» **Exercise aim**
Where does "Appendix" occur in the listing? Copy every line that holds it.

» **Exercise inputs**
╭──

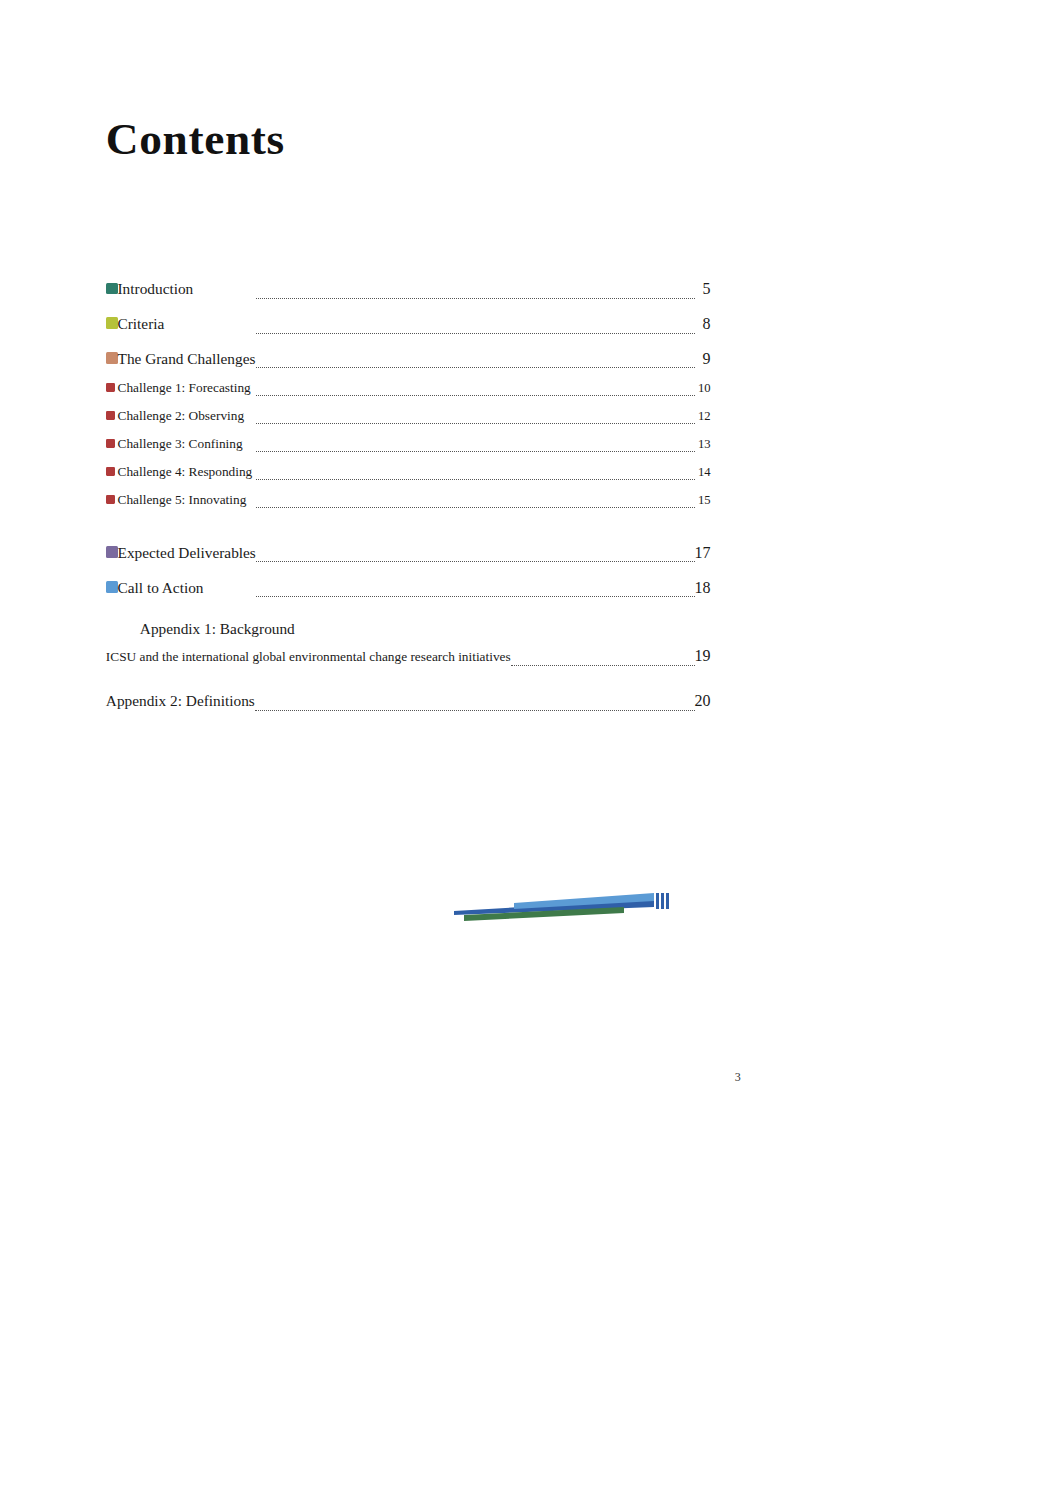Contents
| | Introduction | | 5 |
| | Criteria | | 8 |
| | The Grand Challenges | | 9 |
| | Challenge 1: Forecasting | | 10 |
| | Challenge 2: Observing | | 12 |
| | Challenge 3: Confining | | 13 |
| | Challenge 4: Responding | | 14 |
| | Challenge 5: Innovating | | 15 |
| | Expected Deliverables | | 17 |
| | Call to Action | | 18 |
Appendix 1: Background
| | ICSU and the international global environmental change research initiatives | | 19 |
| | Appendix 2: Definitions | | 20 |
3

╰──

» **Solution for this problem**
Appendix 1: Background
| | Appendix 2: Definitions | | 20 |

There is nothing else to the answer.